→ Reading passage:
-- Opening Marker --
Figure 5. Example of ECG Interpretation with Right Ventricular Hypertrophy

Thaler MS. The only EKG book you’ll ever need. 8th ed. New York: Wolters Kluwer; 2015.

On the other hand, the diagnosis of left ventricular hypertrophy is more complicated than right ventricular hypertrophy. In left ventricular hypertrophy, R wave amplitude should increase in leads overlying left ventricle while S wave amplitude should increase in leads overlying the right ventricle. There are several criteria needed to establish left ventricular hypertrophy diagnosis: 3

  • Precordial leads 3
    • R wave amplitude in lead V5 or V6 plus the S wave amplitude in lead V1 or V2 exceeds 3.5mV
    • R wave amplitude in lead V5 exceeds 2.6mV
    • R wave amplitude in lead V6 exceeds 2mV
    • R wave amplitude in lead V6 exceeds R wave amplitude in lead V5
  • Standard and augmented (limb) leads 3
    • R wave amplitude in lead aVL exceeds 1.1mV
    • R wave amplitude in lead aVF exceeds 2mV
    • R wave amplitude in lead I exceeds 1.3mV
    • R wave amplitude in lead I plus S wave amplitude in lead III exceeds 2.5mV

Picture6

Figure 6. Example of ECG Interpretation with Left Ventricular Hypertrophy

Thaler MS. The only EKG book you’ll ever need. 8th ed. New York: Wolters Kluwer; 2015.
-- Closing Marker --
→ Material supplied:
-- Opening Marker --
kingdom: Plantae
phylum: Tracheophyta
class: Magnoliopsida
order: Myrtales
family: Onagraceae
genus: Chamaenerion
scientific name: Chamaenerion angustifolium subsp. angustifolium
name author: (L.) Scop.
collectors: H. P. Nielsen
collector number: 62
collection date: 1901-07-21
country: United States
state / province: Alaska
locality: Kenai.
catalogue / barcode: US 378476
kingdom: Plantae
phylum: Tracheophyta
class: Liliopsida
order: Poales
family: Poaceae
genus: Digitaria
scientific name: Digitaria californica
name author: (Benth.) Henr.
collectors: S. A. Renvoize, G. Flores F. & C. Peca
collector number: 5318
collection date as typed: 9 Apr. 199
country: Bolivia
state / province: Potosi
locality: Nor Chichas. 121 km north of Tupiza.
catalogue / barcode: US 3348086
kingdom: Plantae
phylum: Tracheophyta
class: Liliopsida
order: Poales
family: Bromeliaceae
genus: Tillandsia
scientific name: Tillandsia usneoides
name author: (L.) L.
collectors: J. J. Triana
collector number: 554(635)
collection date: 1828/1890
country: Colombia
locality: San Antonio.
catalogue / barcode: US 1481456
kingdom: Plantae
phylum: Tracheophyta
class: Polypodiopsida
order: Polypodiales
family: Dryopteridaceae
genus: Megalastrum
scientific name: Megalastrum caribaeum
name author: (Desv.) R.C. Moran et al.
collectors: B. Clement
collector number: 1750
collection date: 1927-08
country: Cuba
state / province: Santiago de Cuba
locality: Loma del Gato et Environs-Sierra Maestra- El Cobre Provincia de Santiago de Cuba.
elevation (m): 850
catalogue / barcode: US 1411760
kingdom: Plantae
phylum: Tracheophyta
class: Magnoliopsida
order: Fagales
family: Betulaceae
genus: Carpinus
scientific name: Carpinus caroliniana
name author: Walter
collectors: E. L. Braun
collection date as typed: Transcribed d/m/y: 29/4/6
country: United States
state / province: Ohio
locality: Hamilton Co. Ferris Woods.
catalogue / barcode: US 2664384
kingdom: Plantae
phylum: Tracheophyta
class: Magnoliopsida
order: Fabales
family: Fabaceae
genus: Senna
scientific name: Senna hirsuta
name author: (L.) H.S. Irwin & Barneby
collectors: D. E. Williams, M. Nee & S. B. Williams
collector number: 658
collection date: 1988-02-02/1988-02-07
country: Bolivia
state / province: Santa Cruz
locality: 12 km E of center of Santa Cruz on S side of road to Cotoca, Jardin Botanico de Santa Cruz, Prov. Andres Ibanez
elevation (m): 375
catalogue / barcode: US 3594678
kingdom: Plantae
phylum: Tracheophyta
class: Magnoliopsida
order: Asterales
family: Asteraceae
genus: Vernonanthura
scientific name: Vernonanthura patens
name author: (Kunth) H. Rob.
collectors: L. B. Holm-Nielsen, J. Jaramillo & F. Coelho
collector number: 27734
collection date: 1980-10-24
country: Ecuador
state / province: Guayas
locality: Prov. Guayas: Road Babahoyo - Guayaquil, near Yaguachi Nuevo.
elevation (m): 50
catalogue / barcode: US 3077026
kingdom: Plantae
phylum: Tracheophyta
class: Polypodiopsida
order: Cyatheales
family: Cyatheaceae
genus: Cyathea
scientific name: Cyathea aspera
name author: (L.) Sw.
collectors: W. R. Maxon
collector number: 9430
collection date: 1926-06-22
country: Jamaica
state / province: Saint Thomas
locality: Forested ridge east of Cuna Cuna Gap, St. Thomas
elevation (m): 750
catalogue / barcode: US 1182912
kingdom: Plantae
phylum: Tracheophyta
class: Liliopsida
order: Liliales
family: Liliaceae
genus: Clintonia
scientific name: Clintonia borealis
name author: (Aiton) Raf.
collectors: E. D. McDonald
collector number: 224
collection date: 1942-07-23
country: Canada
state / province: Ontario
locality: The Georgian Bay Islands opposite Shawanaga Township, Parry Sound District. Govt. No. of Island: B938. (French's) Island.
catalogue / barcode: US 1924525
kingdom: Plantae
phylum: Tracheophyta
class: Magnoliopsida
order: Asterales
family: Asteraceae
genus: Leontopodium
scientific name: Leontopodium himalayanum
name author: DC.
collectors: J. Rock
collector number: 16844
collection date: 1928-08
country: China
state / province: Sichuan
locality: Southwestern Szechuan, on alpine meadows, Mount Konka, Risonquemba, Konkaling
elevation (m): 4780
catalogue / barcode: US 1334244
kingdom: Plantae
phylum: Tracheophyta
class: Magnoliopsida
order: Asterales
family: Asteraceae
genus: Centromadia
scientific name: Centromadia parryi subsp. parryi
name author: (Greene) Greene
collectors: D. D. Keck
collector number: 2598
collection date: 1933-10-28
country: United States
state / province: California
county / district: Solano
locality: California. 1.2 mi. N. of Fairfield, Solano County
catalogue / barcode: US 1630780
-- Closing Marker --
→ Problem set:
1/ Decide whether each statement agrees with the ECG passage. Answer yes or no for each, and quote the words that decide it.
(a) Diagnosing left ventricular hypertrophy is more complicated than diagnosing right ventricular hypertrophy.
(b) An R wave amplitude in lead V5 above 2mV is one of the listed criteria.
(c) In left ventricular hypertrophy, S wave amplitude should increase in leads overlying the right ventricle.
2/ According to the ECG passage, what R wave amplitude in lead aVL meets the criterion for left ventricular hypertrophy?
3/ List every criterion that the ECG passage gives under standard and augmented (limb) leads.
The items come from a separate source and have no connection to the ECG passage.

→ Per-task outputs:
1/
(a) Yes: "the diagnosis of left ventricular hypertrophy is more complicated than right ventricular hypertrophy"
(b) No: "R wave amplitude in lead V5 exceeds 2.6mV"
(c) Yes: "S wave amplitude should increase in leads overlying the right ventricle"

2/ An R wave amplitude in lead aVL that exceeds 1.1mV.

3/
- R wave amplitude in lead aVL exceeds 1.1mV
- R wave amplitude in lead aVF exceeds 2mV
- R wave amplitude in lead I exceeds 1.3mV
- R wave amplitude in lead I plus S wave amplitude in lead III exceeds 2.5mV